One of the main advantages of KNN is its minimal preprocessing requirements. Unlike many other models that require significant data transformation, such as feature scaling or normalization, KNN performs well with raw data as long as the features are comparable in scale, where we already applied StandardScaler in preprocessing. Additionally, KNN can be very effective with smaller to medium-sized datasets, which is often the case when dealing with real-world classification tasks. It also performs well in multi-class classification problems, such as predicting income levels, where the goal is to classify a data point into one of several categories (e.g., <=50K or >50K).

Another significant reason for choosing KNN is its interpretability. KNN provides a simple explanation for its predictions—by showing which data points are most similar to the one being classified. This makes it easy to communicate the reasoning behind each prediction to stakeholders. Unlike more complex models like decision trees or neural networks, KNN doesn’t rely on intricate structures, and its decision-making process is intuitive. It is also less prone to overfitting compared to highly complex models, as it doesn’t require learning a complicated set of parameters but instead depends on local patterns within the data.

While other methods, such as logistic regression, support vector machines, and decision trees, could have been used, they come with certain limitations. For instance, logistic regression assumes a linear relationship between features and outcomes, which is often not the case in complex datasets like income prediction in our project. Decision trees can easily overfit, especially if the tree is too deep or not pruned correctly. Support vector machines require careful parameter tuning and may struggle with larger datasets. In contrast, KNN provides a straightforward, flexible, and interpretable approach that works well for the income classification task at hand, particularly given the non-linear and diverse nature of the relationships in the dataset.

In summary, KNN was selected for this task because it provides a simple, effective, and interpretable model that adapts to the non-linear structure of the income prediction problem without the need for complex preprocessing or parameter tuning.

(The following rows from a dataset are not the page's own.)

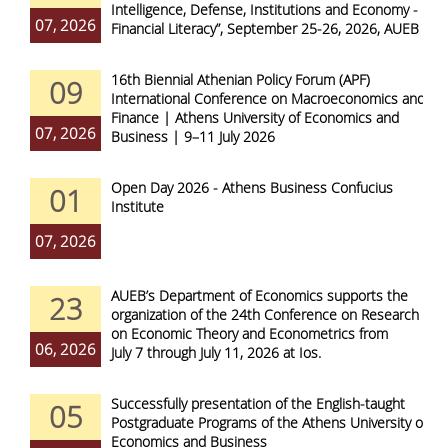
Intelligence, Defense, Institutions and Economy -
07, 2026
Financial Literacy”, September 25-26, 2026, AUEB
16th Biennial Athenian Policy Forum (APF)
09
International Conference on Macroeconomics and
Finance | Athens University of Economics and
07, 2026
Business | 9–11 July 2026
Open Day 2026 - Athens Business Confucius
01
Institute
07, 2026
AUEB’s Department of Economics supports the
23
organization of the 24th Conference on Research
on Economic Theory and Econometrics from
06, 2026
July 7 through July 11, 2026 at Ios.
Successfully presentation of the English-taught
05
Postgraduate Programs of the Athens University of
Economics and Business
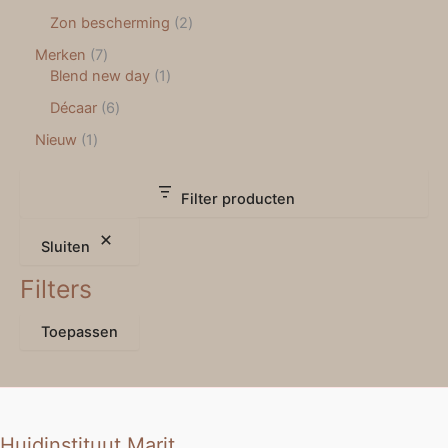
Zon bescherming
2
Merken
7
Blend new day
1
Décaar
6
Nieuw
1
Filter producten
Sluiten
Filters
Toepassen
Huidinstituut Marit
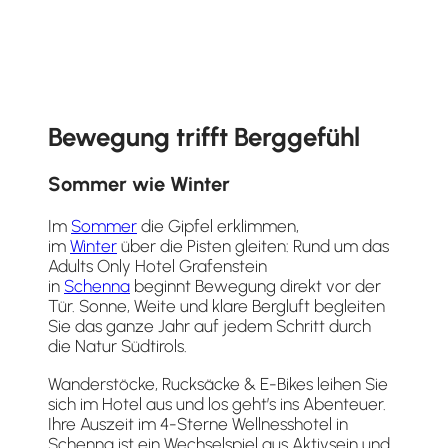
Bewegung trifft Berggefühl
Sommer wie Winter
Im
Sommer
die Gipfel erklimmen,
im
Winter
über die Pisten gleiten: Rund um das
Adults Only Hotel Grafenstein
in
Schenna
beginnt Bewegung direkt vor der
Tür. Sonne, Weite und klare Bergluft begleiten
Sie das ganze Jahr auf jedem Schritt durch
die Natur Südtirols.
Wanderstöcke, Rucksäcke & E-Bikes leihen Sie
sich im Hotel aus und los geht’s ins Abenteuer.
Ihre Auszeit im 4-Sterne Wellnesshotel in
Schenna ist ein Wechselspiel aus Aktivsein und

It is particularly useful when the data is small to medium-sized, and the goal is to quickly and accurately classify data based on local patterns.

Model Test Score and Prediction

Finally, the model is scored on the unseen examples.

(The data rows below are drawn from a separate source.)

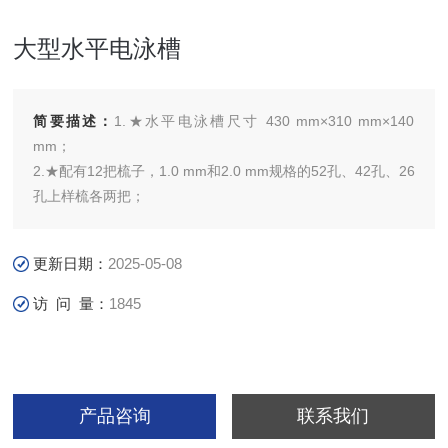
大型水平电泳槽
简要描述：
1.★水平电泳槽尺寸 430 mm×310 mm×140
mm；
2.★配有12把梳子，1.0 mm和2.0 mm规格的52孔、42孔、26
孔上样梳各两把；
更新日期：
2025-05-08
访 问 量：
1845
产品咨询
联系我们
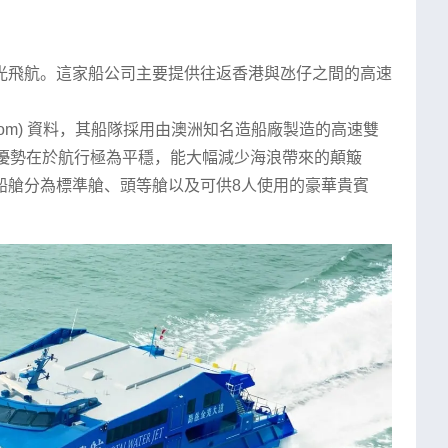
光飛航。這家船公司主要提供往返香港與氹仔之間的高速
rjet.com) 資料，其船隊採用由澳洲知名造船廠製造的高速雙
計優勢在於航行極為平穩，能大幅減少海浪帶來的顛簸
船艙分為標準艙、頭等艙以及可供8人使用的豪華貴賓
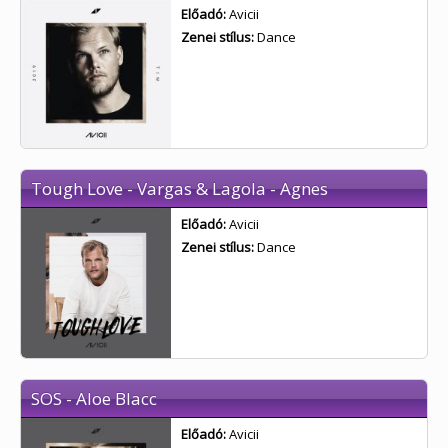
Előadó:
Avicii
Zenei stílus:
Dance
Tough Love - Vargas & Lagola - Agnes
Előadó:
Avicii
Zenei stílus:
Dance
SOS - Aloe Blacc
Előadó:
Avicii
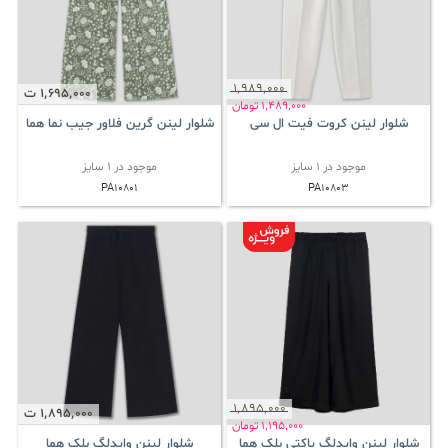
1٬989٬000
1٬695٬000
ت
1٬489٬000
تومان
شلوار لینن کروت فیت ال سی
شلوار لینن گرین فلاور جیب نما هما
موجود در 1 سایز
موجود در 1 سایز
PA10801
PA10803
1٬895٬000
1٬895٬000
ت
1٬195٬000
تومان
شلوار لینن وایدلگ پاکتی بلک هما
شلوار لینن وایدلگ بلک هما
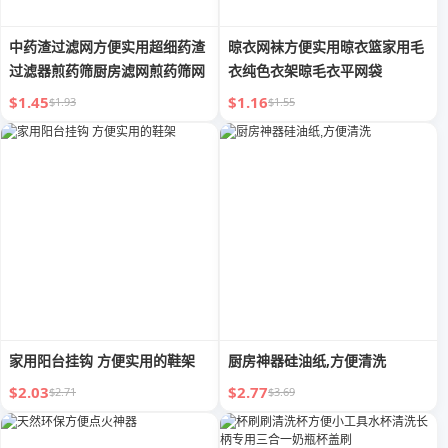
中药渣过滤网方便实用超细药渣
晾衣网袜方便实用晾衣篮家用毛
过滤器煎药筛厨房滤网煎药筛网
衣纯色衣架晾毛衣平网袋
$1.45
$1.16
$1.93
$1.55
家用阳台挂钩 方便实用的鞋架
厨房神器硅油纸,方便清洗
$2.03
$2.77
$2.71
$3.69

Additionally, Figure 7 displays the hard predictions the model does on the test data.

The test score was 0.781.

The Confusion Matrix above displays the types of errors that the model is making. While accuracy is being used as primary scorer, the Confusion Matrix offers information on precision and recall, should they be selected as primary scorers in future developments.

An additional characteristic of the dataset that can be visualized through the confusion matrix is that there is significant class imbalance, as the vast majority of examples in the data set belong to the “<=50K” class. This could be taken into account in future iterations of this analysis for potential score improvement.

The process followed for creating the model was inspired by Kolhatkar (2023) and Pedregosa et al. (2011)

Discussion

The KNN model presented in this report predicts an individual’s income based on categorical features with an accuracy of approximately 80%, as reflected in both the training and test scores. The selected categorical features, particularly those related to occupation and education level, were expected to have a significant influence on income predictions.

W also observed that the model tends to predict a higher proportion of individuals earning less than $50K and fewer individuals earning more than $50K compared to the actual distribution. This suggests that while the model captures some trends, it may have a bias toward predicting lower income levels.

These findings highlight the impact of socioeconomic characteristics on income levels, reaffirming that factors such as occupation and education are key indicators.

However, this analysis raises questions about the individual contributions of each feature to the model’s performance. A deeper examination could help determine whether all selected features are equally significant in predicting income. Additionally, incorporating numerical features like age and hours-per-week could further enhance the model’s predictive power and should be explored in future evaluations.

References

Becker, Barry, and Ronny Kohavi. 1996. “Adult.” UCI Machine Learning Repository.

Kolhatkar, Varada. 2023. DSCI 571 Supervised Learning 1. https://pages.github.ubc.ca/MDS-2024-25/DSCI_571_sup-learn-1_students/lectures/notes/00_motivation-course-information.html.

Ostblom, Joel. 2023. DSCI 531 Data Visualization 1. https://pages.github.ubc.ca/mds-2024-25/DSCI_531_viz-1_students/intro.html#.

Pedregosa, Fabian, Gaël Varoquaux, Alexandre Gramfort, Vincent Michel, Bertrand Thirion, Olivier Grisel, Mathieu Blondel, et al. 2011. “Scikit-Learn: Machine Learning in Python.” Journal of Machine Learning Research 12 (85): 2825–30. http://jmlr.org/papers/v12/pedregosa11a.html.